National Grid will begin notifying the dozens of midsize companies that apply for new natural-gas service that it won’t be able to supply them with firm gas service if a new undersea pipeline fails to win New York state approval, a company official said.
It’s the latest move by the company to highlight its need for a supply project that would increase local gas capacity by 14 percent, easing demand constraints, National Grid says. Con Edison has issued similar moratorium alerts.
The latest letters this week will include a footnote that tells customers their future service is “contingent on the successful and timely approval and permitting” of the Northeast Supply Enhancement Project, a $1 billion pipeline to bring an additional 400 million cubic feet of natural gas per day to the region, connecting to existing infrastructure in the Rockaways, the company official said Tuesday.
National Grid announced in February that it had put 35 large customers on notice about a potential moratorium on new gas service, informing them of its inability to supply “firm” gas service to planned projects such as the redevelopment of Belmont Park. The new notifications to midsize customers — those with businesses of around 15,000 square feet — is the latest move by the company to highlight the need for the new pipeline.

The state Department of Environmental Conservation has previously rejected the company’s water quality permit application, and the state Public Service Commission has said several big development projects can move forward without new natural gas infrastructure. The DEC, in a statement, said it will “continue to rigorously evaluate these applications to protect public health and the environment and to ensure all applicable standards are met.”

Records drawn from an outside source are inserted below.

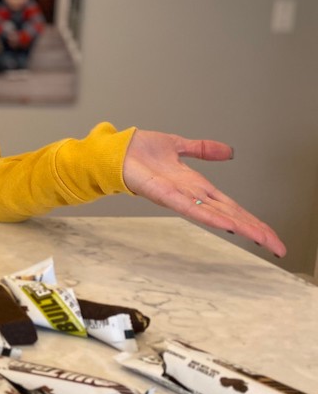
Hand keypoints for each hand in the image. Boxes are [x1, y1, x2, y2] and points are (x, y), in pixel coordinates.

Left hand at [122, 130, 285, 256]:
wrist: (115, 149)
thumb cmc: (139, 151)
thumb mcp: (179, 146)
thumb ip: (202, 149)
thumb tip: (228, 151)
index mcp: (196, 186)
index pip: (231, 206)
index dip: (252, 219)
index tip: (271, 235)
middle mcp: (190, 194)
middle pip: (229, 214)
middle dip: (254, 230)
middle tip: (278, 247)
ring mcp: (177, 196)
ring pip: (215, 214)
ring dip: (239, 226)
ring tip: (261, 239)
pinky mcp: (162, 194)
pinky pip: (189, 207)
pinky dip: (208, 215)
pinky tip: (225, 223)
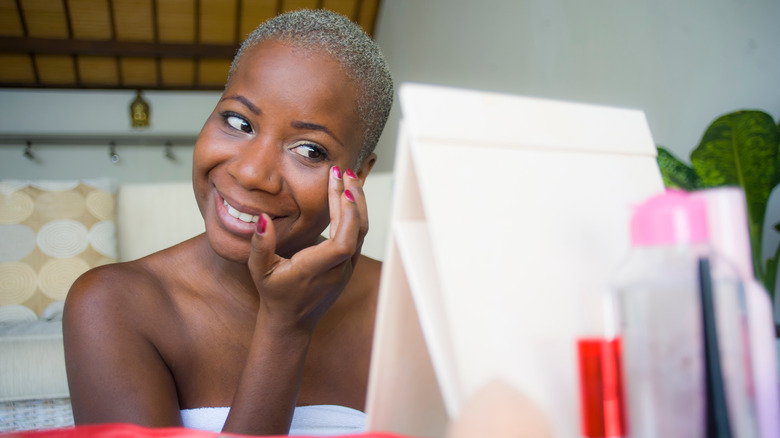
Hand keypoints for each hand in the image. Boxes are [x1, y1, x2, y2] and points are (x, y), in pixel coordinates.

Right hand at [246, 166, 367, 333]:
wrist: (291, 322)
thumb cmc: (274, 295)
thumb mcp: (259, 271)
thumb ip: (260, 246)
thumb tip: (262, 219)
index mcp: (316, 270)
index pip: (342, 244)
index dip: (347, 218)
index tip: (343, 191)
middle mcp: (337, 270)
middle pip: (357, 231)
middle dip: (353, 199)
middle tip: (343, 172)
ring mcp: (347, 268)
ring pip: (362, 232)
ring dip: (357, 204)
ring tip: (348, 178)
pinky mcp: (349, 265)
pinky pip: (358, 235)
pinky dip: (355, 214)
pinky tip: (349, 196)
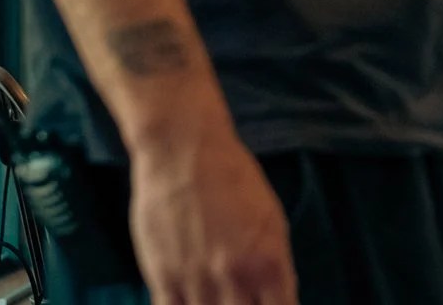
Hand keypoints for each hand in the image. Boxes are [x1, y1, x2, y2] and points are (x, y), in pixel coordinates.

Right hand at [129, 119, 295, 304]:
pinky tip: (193, 304)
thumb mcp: (272, 219)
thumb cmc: (234, 179)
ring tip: (219, 300)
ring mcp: (198, 281)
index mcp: (270, 261)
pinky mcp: (163, 279)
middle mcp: (236, 276)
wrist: (184, 153)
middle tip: (243, 301)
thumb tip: (278, 299)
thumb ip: (276, 265)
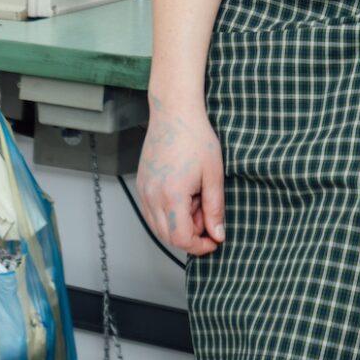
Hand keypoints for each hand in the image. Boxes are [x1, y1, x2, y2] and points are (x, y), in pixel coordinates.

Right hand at [135, 93, 225, 256]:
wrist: (174, 114)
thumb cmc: (195, 137)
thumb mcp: (213, 174)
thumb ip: (215, 208)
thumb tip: (217, 234)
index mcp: (171, 195)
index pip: (181, 238)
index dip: (200, 246)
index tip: (214, 241)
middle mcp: (152, 196)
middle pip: (168, 237)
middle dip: (191, 235)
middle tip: (207, 214)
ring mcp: (144, 191)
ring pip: (159, 227)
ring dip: (179, 225)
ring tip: (196, 201)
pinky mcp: (142, 185)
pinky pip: (152, 213)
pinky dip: (169, 214)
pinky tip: (183, 196)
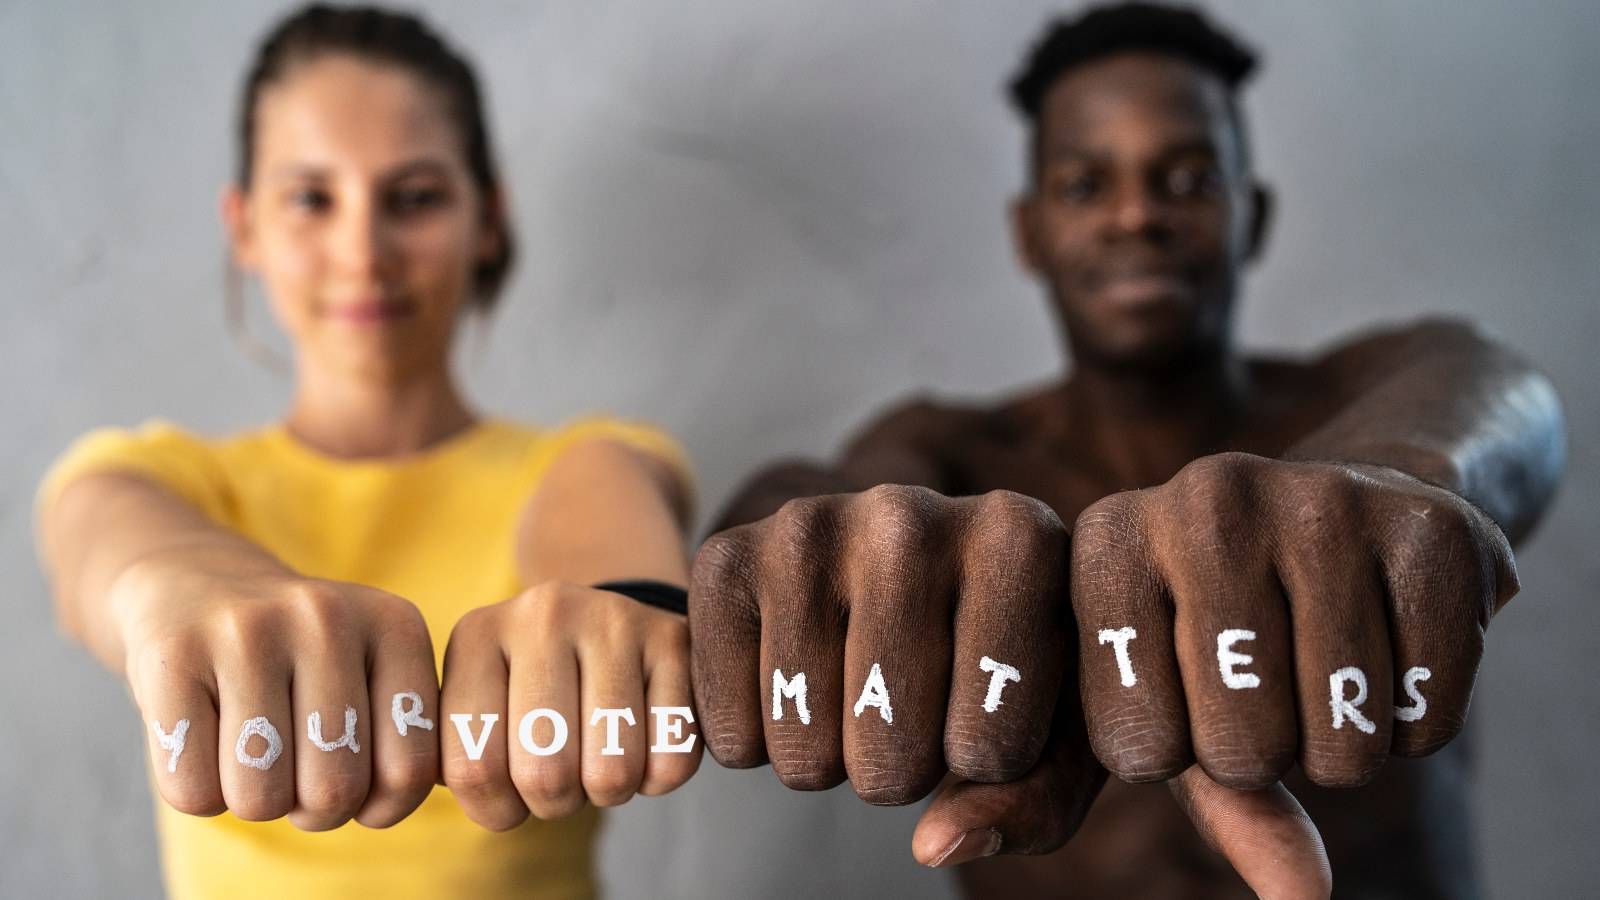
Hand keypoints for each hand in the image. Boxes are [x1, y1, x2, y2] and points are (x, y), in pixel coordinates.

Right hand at [115, 557, 438, 829]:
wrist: (196, 588)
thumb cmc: (301, 668)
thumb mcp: (373, 683)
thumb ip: (405, 747)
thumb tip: (389, 807)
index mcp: (395, 627)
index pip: (409, 769)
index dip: (380, 807)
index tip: (359, 783)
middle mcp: (327, 617)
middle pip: (332, 791)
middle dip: (313, 810)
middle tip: (297, 770)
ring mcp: (246, 629)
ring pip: (259, 798)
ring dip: (253, 802)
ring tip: (253, 751)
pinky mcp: (173, 654)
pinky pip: (191, 789)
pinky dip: (197, 790)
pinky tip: (203, 737)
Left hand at [439, 581, 700, 829]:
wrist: (606, 627)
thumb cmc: (531, 692)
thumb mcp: (477, 708)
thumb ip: (458, 755)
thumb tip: (464, 794)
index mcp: (478, 635)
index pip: (475, 769)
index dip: (498, 810)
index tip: (510, 796)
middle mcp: (543, 615)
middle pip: (545, 775)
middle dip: (556, 803)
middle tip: (563, 779)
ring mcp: (614, 620)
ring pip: (612, 772)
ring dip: (609, 791)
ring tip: (601, 759)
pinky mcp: (673, 640)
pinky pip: (671, 758)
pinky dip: (657, 777)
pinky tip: (645, 743)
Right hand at [690, 485, 1101, 864]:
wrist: (908, 570)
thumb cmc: (997, 660)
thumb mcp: (1052, 734)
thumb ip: (1030, 804)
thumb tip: (932, 843)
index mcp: (1017, 539)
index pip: (991, 749)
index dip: (988, 762)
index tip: (991, 701)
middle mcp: (907, 514)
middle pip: (891, 754)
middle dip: (902, 767)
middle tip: (909, 704)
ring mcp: (807, 527)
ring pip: (804, 749)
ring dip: (827, 757)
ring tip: (852, 689)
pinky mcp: (726, 556)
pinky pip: (728, 730)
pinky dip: (754, 742)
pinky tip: (790, 683)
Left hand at [1070, 452, 1517, 895]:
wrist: (1346, 517)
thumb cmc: (1215, 632)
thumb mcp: (1158, 699)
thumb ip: (1139, 798)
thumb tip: (1180, 883)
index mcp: (1108, 539)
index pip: (1134, 746)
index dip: (1173, 751)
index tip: (1182, 692)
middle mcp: (1204, 498)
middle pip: (1241, 748)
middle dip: (1261, 752)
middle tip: (1265, 684)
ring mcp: (1319, 499)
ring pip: (1341, 740)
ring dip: (1340, 744)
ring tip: (1321, 666)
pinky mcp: (1430, 527)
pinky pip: (1426, 716)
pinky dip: (1412, 721)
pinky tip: (1387, 648)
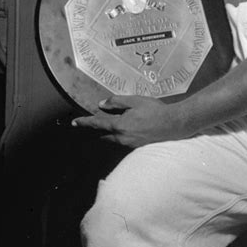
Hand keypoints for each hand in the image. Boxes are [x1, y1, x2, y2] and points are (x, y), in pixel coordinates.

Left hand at [72, 95, 187, 147]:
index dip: (85, 123)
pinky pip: (121, 141)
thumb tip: (101, 104)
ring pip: (112, 139)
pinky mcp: (136, 146)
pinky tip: (123, 129)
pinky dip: (117, 135)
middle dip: (95, 130)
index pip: (97, 124)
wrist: (172, 125)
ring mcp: (129, 143)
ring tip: (106, 125)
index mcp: (119, 125)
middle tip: (88, 124)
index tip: (74, 122)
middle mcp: (121, 137)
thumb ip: (117, 102)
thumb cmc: (154, 110)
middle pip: (103, 134)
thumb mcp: (135, 101)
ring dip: (106, 133)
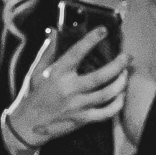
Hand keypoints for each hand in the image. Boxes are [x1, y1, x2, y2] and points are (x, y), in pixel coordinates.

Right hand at [5, 28, 127, 147]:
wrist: (27, 124)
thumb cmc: (32, 95)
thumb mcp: (35, 71)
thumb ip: (47, 51)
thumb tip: (54, 31)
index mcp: (57, 74)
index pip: (76, 53)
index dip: (91, 40)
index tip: (103, 30)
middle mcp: (69, 89)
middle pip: (100, 77)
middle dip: (118, 65)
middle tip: (128, 56)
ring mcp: (77, 106)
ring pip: (106, 94)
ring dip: (120, 83)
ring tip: (126, 73)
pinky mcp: (82, 119)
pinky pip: (106, 113)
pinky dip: (117, 104)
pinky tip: (121, 95)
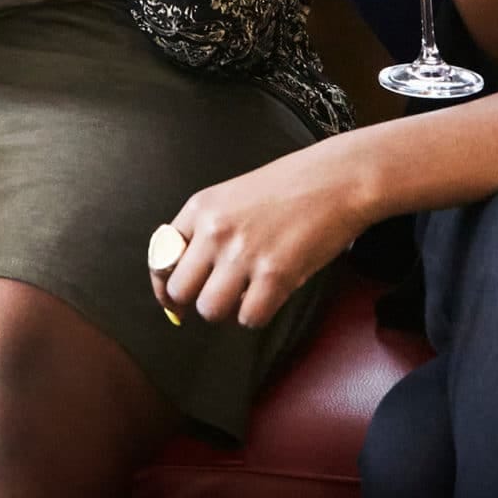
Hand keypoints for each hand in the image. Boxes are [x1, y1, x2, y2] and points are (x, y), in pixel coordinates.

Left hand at [152, 143, 367, 329]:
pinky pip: (249, 318)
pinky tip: (271, 294)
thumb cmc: (289, 186)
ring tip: (248, 292)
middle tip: (218, 297)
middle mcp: (214, 230)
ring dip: (227, 310)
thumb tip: (186, 279)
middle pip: (178, 291)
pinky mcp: (274, 274)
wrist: (337, 179)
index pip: (160, 257)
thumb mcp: (233, 196)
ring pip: (209, 310)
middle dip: (195, 300)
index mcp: (201, 207)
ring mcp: (243, 253)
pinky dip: (258, 314)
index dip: (163, 285)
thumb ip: (207, 230)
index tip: (173, 300)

“We can’t make a commitment to new customers,” said John Bruckner, president of National Grid New York, a subsidiary of London-based National Grid, adding that the letters will go to 48 midsize customers with previous requests for service and to the two to three dozen new business customers that request gas service each week. “We’re giving them that information so that they can plan their businesses accordingly.”
National Grid has previously said that, if it fails to get the state permit by May 15, it will be forced to declare a moratorium on all new gas hookups for Long Island and New York City. Bruckner said that means all customers, including new residential hookups and those converting to gas service for their homes, will receive letters stating, “We will no longer be able to accept new applications for service.” National Grid receives around 7,800 new residential requests for service each year, including around 6,000 conversions from oil to natural gas, on Long Island and the Rockaways.